◆ **AIM OF THE EXERCISE**
Look below for the lines from the one with "left hip: (727, 517)" to the one with "right knee: (614, 569)", and copy exactly those lines, both ends included.

◆ **DATA FOR REVIEW**
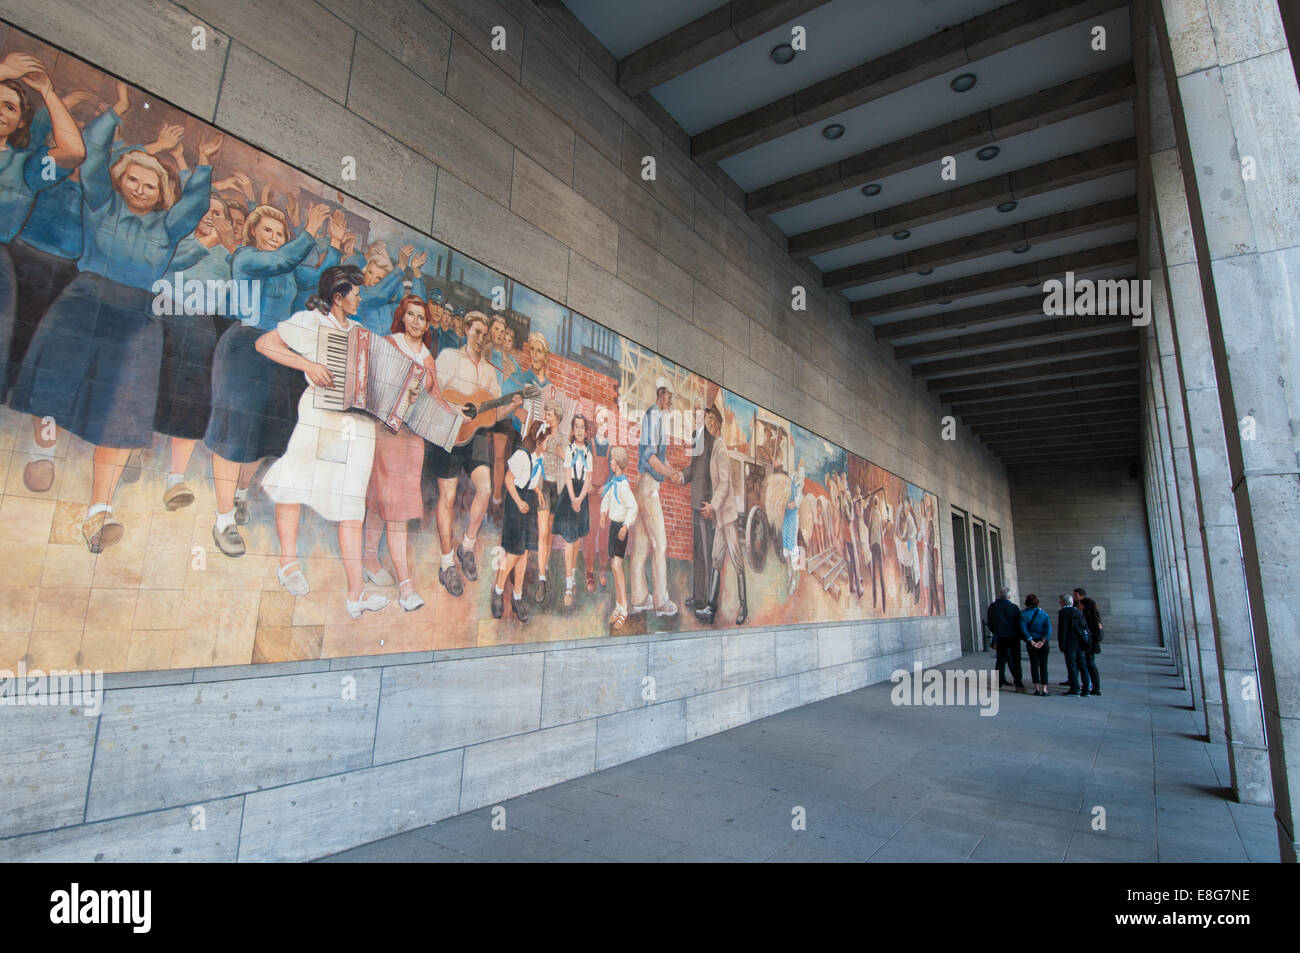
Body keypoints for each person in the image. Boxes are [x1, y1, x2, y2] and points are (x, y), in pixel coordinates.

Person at [12, 82, 215, 552]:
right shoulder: (100, 202)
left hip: (139, 318)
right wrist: (117, 113)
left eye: (150, 184)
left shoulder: (167, 227)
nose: (141, 189)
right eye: (134, 181)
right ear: (120, 182)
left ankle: (98, 511)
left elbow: (194, 206)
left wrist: (203, 163)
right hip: (85, 301)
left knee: (126, 409)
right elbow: (94, 155)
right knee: (53, 379)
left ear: (161, 191)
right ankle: (43, 449)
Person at [203, 199, 340, 557]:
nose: (275, 237)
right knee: (234, 433)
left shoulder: (287, 268)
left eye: (280, 233)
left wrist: (336, 243)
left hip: (278, 354)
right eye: (268, 230)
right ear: (252, 232)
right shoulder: (247, 258)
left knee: (263, 435)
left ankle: (240, 494)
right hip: (244, 349)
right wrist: (310, 230)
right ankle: (222, 521)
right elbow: (281, 260)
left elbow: (318, 283)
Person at [256, 265, 388, 619]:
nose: (360, 298)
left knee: (351, 504)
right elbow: (264, 343)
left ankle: (356, 595)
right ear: (338, 298)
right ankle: (288, 564)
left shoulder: (361, 333)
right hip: (318, 415)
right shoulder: (311, 322)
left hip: (357, 426)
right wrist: (307, 365)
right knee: (293, 483)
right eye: (355, 293)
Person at [361, 295, 455, 612]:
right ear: (402, 317)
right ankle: (406, 587)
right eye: (411, 315)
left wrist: (456, 417)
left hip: (413, 440)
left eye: (422, 318)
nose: (416, 322)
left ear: (428, 324)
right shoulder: (389, 344)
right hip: (387, 433)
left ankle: (369, 558)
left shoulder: (428, 358)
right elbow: (371, 380)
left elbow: (437, 397)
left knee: (381, 503)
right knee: (393, 508)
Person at [430, 310, 521, 596]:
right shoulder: (448, 357)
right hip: (448, 432)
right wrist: (454, 410)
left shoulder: (490, 371)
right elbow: (433, 390)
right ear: (467, 330)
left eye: (485, 334)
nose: (481, 338)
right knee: (448, 498)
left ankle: (466, 546)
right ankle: (446, 565)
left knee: (485, 488)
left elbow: (490, 414)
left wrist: (511, 405)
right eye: (477, 332)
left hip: (475, 436)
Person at [630, 378, 682, 617]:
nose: (671, 400)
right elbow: (651, 458)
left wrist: (672, 471)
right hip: (649, 489)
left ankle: (639, 597)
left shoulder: (656, 418)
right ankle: (661, 601)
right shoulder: (653, 417)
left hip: (645, 487)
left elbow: (658, 458)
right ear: (662, 394)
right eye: (670, 396)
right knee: (660, 544)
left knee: (641, 546)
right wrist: (670, 473)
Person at [493, 419, 549, 624]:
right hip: (516, 504)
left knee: (524, 553)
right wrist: (519, 502)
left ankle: (517, 596)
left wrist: (538, 491)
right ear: (539, 439)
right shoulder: (521, 455)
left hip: (529, 503)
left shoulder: (537, 457)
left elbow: (529, 479)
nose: (548, 444)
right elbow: (509, 480)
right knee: (514, 553)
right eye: (547, 440)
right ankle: (498, 591)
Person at [695, 406, 747, 626]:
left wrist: (713, 506)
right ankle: (710, 607)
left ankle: (744, 606)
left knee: (736, 560)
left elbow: (725, 483)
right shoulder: (716, 446)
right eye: (706, 420)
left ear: (718, 422)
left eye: (711, 420)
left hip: (727, 517)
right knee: (717, 559)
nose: (708, 423)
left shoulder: (722, 448)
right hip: (720, 519)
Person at [556, 413, 593, 609]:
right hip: (570, 496)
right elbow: (568, 476)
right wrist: (573, 499)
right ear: (573, 430)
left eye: (582, 427)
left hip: (582, 496)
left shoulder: (588, 453)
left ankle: (573, 578)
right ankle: (568, 584)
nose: (579, 430)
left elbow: (588, 480)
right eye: (576, 427)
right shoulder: (569, 450)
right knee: (568, 540)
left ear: (586, 432)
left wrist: (580, 499)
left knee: (577, 539)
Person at [680, 401, 715, 611]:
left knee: (706, 551)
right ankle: (697, 596)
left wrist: (711, 502)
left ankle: (708, 601)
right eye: (696, 414)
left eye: (701, 414)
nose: (698, 417)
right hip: (695, 502)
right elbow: (693, 468)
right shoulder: (695, 437)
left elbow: (713, 474)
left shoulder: (712, 441)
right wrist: (681, 477)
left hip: (704, 504)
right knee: (697, 552)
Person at [599, 445, 637, 630]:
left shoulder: (623, 486)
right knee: (614, 569)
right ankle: (618, 605)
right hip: (613, 527)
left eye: (613, 460)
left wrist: (626, 526)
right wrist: (603, 512)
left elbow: (634, 507)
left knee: (616, 566)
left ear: (619, 463)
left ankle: (624, 611)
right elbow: (607, 498)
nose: (610, 462)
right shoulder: (614, 481)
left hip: (621, 528)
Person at [987, 586, 1026, 692]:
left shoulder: (993, 607)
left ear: (999, 595)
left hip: (1000, 637)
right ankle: (1018, 683)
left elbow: (990, 623)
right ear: (1008, 596)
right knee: (1015, 661)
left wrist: (997, 631)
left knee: (1000, 660)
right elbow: (1019, 624)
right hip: (1013, 637)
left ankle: (998, 683)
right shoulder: (1014, 608)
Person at [1057, 593, 1093, 696]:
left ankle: (1075, 688)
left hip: (1070, 643)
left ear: (1063, 602)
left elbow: (1062, 629)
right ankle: (1086, 689)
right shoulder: (1077, 611)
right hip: (1080, 642)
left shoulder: (1064, 612)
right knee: (1082, 665)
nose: (1059, 603)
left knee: (1072, 666)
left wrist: (1062, 644)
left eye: (1060, 601)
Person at [782, 458, 805, 597]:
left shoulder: (798, 479)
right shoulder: (788, 477)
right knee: (785, 544)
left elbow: (799, 496)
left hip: (793, 515)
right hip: (786, 515)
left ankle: (795, 580)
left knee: (792, 545)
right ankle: (789, 573)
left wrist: (794, 504)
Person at [1073, 587, 1103, 696]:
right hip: (1089, 643)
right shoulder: (1093, 617)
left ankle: (1093, 686)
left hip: (1089, 644)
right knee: (1088, 664)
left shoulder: (1089, 618)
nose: (1078, 606)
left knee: (1089, 664)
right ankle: (1091, 685)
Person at [1022, 594, 1052, 696]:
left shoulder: (1023, 614)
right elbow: (1048, 629)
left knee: (1034, 665)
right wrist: (1042, 641)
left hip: (1031, 641)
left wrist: (1031, 640)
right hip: (1042, 642)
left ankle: (1037, 688)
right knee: (1044, 665)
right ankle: (1044, 689)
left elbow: (1023, 629)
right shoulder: (1043, 614)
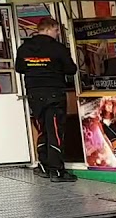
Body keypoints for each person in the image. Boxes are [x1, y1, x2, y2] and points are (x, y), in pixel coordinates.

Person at [16, 17, 79, 182]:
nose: (57, 34)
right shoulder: (57, 48)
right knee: (56, 132)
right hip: (54, 93)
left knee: (43, 130)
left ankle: (43, 166)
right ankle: (57, 171)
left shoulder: (24, 48)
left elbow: (19, 68)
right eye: (57, 30)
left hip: (34, 94)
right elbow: (71, 69)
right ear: (49, 28)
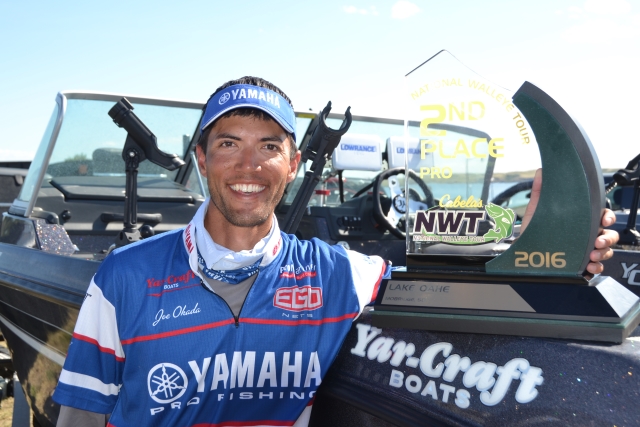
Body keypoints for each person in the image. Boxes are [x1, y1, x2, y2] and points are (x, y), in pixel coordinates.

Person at [52, 76, 619, 427]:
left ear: (293, 165)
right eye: (228, 144)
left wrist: (556, 247)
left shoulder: (339, 276)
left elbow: (453, 287)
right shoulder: (125, 277)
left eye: (269, 146)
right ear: (201, 158)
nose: (249, 165)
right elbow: (80, 418)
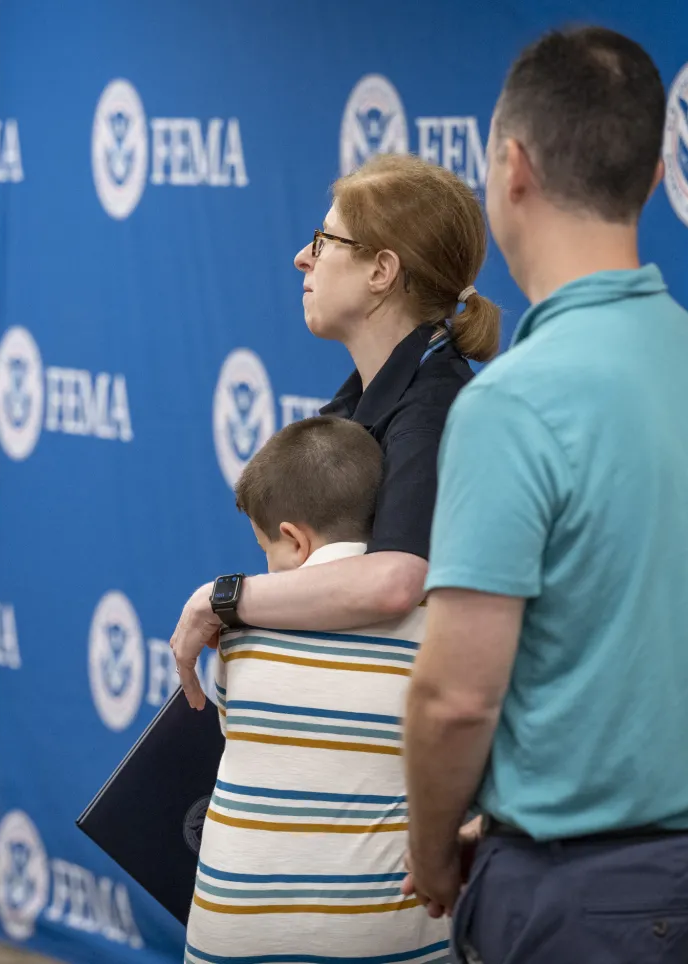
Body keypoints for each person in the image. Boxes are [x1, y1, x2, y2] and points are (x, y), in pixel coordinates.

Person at [401, 26, 688, 964]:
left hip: (600, 890)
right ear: (656, 177)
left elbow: (453, 697)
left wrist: (431, 854)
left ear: (512, 164)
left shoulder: (515, 398)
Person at [170, 152, 501, 706]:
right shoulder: (358, 406)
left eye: (324, 242)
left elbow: (396, 580)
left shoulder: (436, 408)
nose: (303, 258)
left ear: (381, 271)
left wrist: (224, 599)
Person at [185, 415, 452, 963]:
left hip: (230, 929)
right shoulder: (440, 627)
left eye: (267, 551)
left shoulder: (239, 635)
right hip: (380, 934)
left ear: (294, 540)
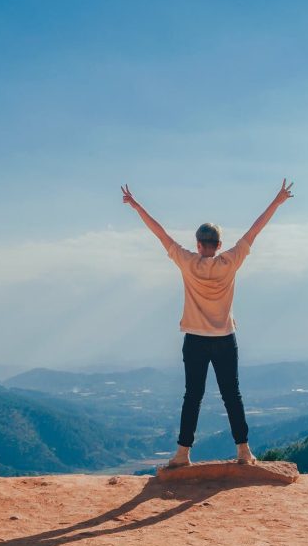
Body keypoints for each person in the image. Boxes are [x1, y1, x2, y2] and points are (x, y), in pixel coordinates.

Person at [121, 179, 295, 467]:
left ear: (198, 245)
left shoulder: (188, 262)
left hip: (195, 339)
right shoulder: (231, 261)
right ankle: (244, 451)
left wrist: (136, 205)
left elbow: (160, 234)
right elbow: (255, 230)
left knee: (193, 397)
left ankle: (182, 454)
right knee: (232, 395)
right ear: (219, 245)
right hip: (225, 337)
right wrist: (277, 201)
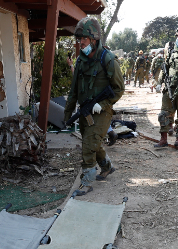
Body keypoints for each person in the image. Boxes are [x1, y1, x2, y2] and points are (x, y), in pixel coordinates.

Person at [63, 17, 124, 194]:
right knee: (93, 142)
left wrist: (103, 103)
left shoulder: (108, 59)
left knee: (89, 145)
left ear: (94, 39)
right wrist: (67, 114)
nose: (80, 42)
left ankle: (87, 182)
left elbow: (119, 89)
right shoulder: (81, 61)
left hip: (102, 111)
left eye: (84, 38)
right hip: (86, 110)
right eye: (79, 39)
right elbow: (73, 90)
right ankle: (107, 167)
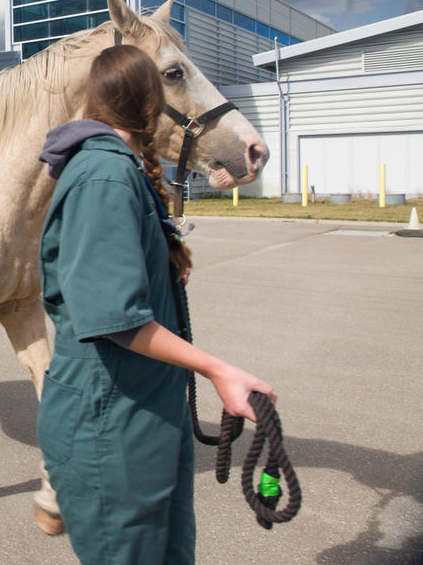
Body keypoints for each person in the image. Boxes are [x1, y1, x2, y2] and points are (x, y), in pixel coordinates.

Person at [35, 45, 275, 564]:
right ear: (151, 104)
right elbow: (112, 317)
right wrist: (218, 370)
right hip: (113, 421)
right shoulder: (103, 176)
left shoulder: (122, 171)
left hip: (144, 414)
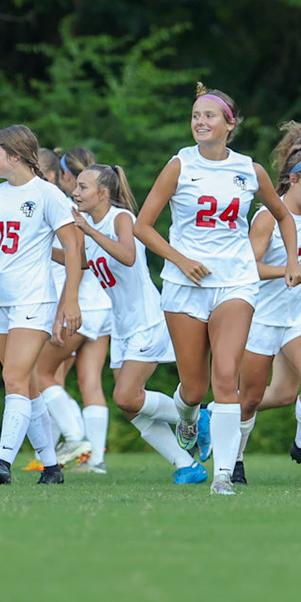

◆ **PROBLEM SOLUTION**
left hip: (727, 517)
right knee: (717, 559)
nose: (708, 423)
left shoulder: (722, 448)
right hip: (720, 519)
Person at [556, 413, 593, 609]:
right hip: (570, 496)
right elbow: (568, 476)
right wrist: (573, 499)
right ear: (573, 430)
left eye: (582, 427)
left hip: (582, 496)
left shoulder: (588, 453)
left ankle: (573, 578)
right ankle: (568, 584)
nose: (579, 430)
left elbow: (588, 480)
right eye: (576, 427)
right shoulder: (569, 450)
right knee: (568, 540)
left ear: (586, 432)
left wrist: (580, 499)
left knee: (577, 539)
Person at [680, 401, 715, 611]:
left knee: (706, 551)
right ankle: (697, 596)
left wrist: (711, 502)
left ankle: (708, 601)
right eye: (696, 414)
left eye: (701, 414)
nose: (698, 417)
right hip: (695, 502)
right elbow: (693, 468)
right shoulder: (695, 437)
left elbow: (713, 474)
left shoulder: (712, 441)
right wrist: (681, 477)
left hip: (704, 504)
right knee: (697, 552)
Person at [599, 445, 637, 630]:
left shoulder: (623, 486)
right knee: (614, 569)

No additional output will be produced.